EXERCISE DIRECTIONS: Using the entries that follow, write out the line containing "chaque sein jusqu'à", the line containing "exclusif au sein.", and every line between them, exactly and nothing else.

Stored data entries
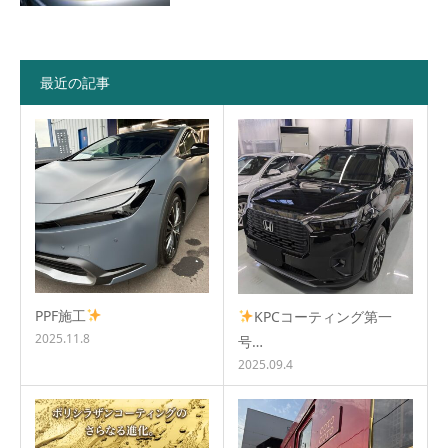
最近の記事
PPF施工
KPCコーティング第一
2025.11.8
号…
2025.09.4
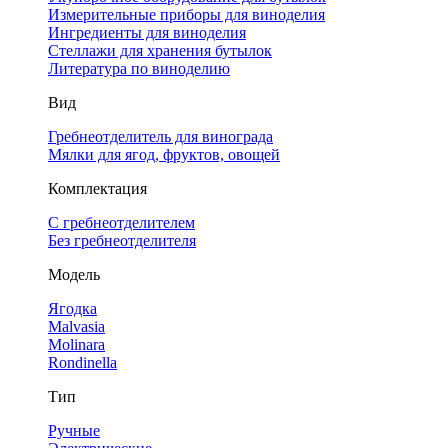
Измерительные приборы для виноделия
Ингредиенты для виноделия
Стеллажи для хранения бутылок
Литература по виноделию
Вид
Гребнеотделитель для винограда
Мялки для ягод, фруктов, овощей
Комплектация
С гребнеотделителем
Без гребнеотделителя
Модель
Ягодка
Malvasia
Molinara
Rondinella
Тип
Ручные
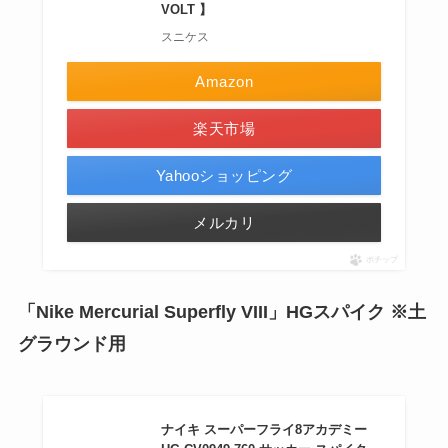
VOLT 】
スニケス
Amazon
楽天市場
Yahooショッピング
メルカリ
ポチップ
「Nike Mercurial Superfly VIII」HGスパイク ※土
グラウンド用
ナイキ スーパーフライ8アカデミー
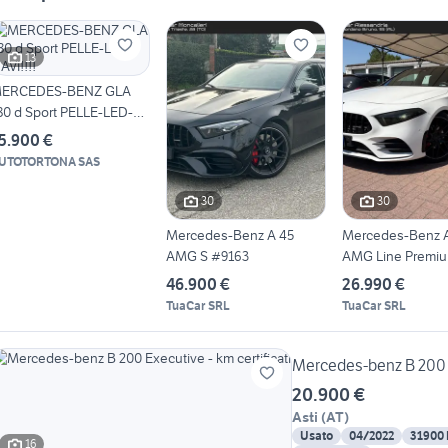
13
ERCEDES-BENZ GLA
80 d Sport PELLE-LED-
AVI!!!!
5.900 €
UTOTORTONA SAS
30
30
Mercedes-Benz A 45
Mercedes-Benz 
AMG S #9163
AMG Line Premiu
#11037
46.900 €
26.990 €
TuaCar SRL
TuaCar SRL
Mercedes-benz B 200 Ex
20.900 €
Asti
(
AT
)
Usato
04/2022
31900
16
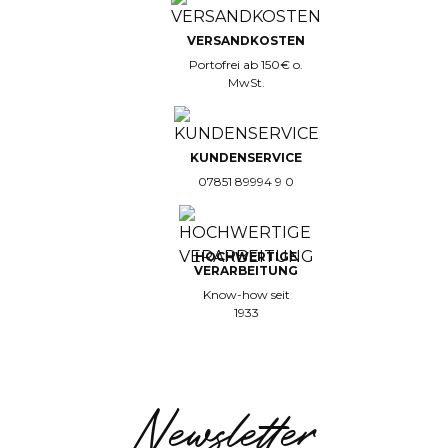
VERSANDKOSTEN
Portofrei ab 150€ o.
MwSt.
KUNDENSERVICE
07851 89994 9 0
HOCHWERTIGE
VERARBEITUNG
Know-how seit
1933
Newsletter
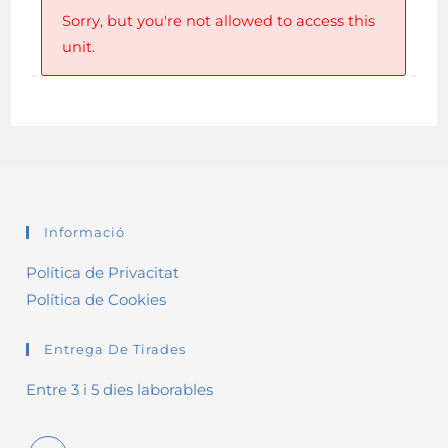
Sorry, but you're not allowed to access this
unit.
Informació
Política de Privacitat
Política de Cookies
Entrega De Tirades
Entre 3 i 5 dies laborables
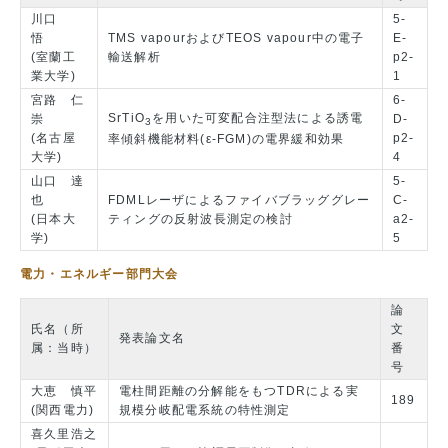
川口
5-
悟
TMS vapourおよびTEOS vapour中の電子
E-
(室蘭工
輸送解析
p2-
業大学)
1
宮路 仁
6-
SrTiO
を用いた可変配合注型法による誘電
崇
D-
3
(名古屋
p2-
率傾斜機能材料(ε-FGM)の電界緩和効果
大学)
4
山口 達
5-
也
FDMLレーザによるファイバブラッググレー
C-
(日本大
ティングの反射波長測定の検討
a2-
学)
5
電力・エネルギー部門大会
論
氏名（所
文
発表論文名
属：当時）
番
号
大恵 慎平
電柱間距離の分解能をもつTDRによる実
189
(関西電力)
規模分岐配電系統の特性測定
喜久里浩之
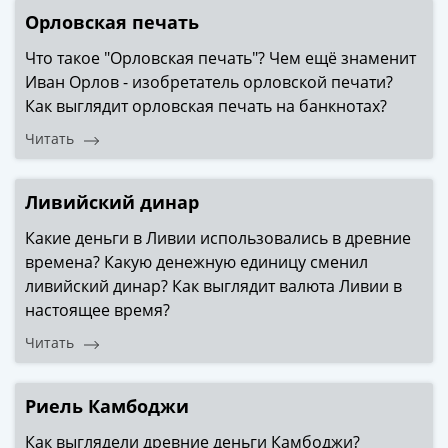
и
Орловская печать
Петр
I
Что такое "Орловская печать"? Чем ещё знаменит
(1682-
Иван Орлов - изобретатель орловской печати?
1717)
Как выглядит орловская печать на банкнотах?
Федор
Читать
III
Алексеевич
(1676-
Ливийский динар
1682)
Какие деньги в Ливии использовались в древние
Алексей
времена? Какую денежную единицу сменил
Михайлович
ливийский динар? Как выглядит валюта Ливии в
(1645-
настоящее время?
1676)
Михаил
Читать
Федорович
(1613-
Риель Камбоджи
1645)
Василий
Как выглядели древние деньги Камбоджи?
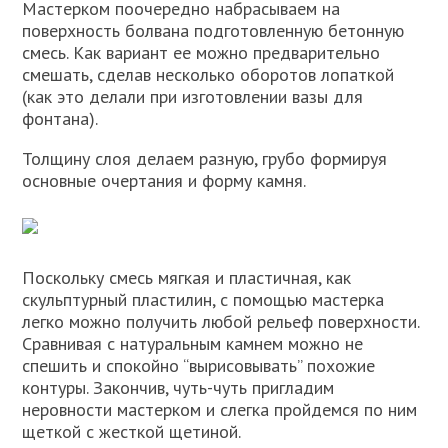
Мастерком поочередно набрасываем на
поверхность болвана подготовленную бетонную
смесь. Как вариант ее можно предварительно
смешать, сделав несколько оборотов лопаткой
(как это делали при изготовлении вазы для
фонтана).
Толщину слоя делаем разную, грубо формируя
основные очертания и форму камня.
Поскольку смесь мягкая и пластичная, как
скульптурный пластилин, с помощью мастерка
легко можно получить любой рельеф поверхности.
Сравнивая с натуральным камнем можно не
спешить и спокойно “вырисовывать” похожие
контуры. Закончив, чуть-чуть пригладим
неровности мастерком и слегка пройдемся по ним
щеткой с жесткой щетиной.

* * *

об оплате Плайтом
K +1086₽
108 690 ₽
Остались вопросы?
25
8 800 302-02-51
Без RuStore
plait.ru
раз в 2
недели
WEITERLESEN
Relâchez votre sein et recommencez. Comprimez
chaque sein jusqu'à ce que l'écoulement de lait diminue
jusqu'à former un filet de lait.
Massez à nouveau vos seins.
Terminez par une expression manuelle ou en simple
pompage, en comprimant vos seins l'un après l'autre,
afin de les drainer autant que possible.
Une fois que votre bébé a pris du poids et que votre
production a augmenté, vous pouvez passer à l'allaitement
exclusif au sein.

* * *

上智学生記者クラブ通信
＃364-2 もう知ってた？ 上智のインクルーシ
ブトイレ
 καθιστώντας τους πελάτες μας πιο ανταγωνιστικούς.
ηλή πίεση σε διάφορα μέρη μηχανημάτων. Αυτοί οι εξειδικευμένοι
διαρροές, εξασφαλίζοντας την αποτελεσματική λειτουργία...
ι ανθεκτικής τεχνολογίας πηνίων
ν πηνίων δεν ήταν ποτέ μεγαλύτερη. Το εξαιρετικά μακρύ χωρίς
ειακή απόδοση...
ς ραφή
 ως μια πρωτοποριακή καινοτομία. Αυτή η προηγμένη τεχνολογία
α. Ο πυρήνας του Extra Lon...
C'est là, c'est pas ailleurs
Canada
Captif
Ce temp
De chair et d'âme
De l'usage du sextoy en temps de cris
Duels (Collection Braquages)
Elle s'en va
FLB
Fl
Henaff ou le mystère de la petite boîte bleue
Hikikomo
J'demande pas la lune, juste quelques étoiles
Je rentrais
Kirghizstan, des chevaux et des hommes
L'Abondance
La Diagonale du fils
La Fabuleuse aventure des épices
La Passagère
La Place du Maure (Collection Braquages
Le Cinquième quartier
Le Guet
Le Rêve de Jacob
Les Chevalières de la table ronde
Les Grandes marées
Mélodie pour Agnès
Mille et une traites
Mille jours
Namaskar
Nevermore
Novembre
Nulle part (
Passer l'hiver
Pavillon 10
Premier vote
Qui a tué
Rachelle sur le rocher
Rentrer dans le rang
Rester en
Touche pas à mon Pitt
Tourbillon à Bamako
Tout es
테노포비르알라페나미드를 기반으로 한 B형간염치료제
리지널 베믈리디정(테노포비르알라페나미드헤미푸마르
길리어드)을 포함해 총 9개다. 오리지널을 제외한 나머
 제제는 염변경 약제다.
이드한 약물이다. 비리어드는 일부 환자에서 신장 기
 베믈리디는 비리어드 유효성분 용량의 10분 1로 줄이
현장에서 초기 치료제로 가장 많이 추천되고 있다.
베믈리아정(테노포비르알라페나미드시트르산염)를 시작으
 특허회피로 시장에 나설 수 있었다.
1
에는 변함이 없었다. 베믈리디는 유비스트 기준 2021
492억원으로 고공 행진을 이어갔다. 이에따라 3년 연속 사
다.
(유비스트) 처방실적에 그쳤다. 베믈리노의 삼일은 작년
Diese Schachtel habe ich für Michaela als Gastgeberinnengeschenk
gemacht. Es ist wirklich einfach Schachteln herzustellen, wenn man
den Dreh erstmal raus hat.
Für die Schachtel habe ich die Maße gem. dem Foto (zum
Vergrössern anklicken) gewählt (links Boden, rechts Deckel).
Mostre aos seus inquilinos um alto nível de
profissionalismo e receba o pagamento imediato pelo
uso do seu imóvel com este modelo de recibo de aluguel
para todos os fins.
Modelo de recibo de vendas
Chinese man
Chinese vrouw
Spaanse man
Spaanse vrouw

EXERCISE SOLUTION:
chaque sein jusqu'à ce que l'écoulement de lait diminue
jusqu'à former un filet de lait.
Massez à nouveau vos seins.
Terminez par une expression manuelle ou en simple
pompage, en comprimant vos seins l'un après l'autre,
afin de les drainer autant que possible.
Une fois que votre bébé a pris du poids et que votre
production a augmenté, vous pouvez passer à l'allaitement
exclusif au sein.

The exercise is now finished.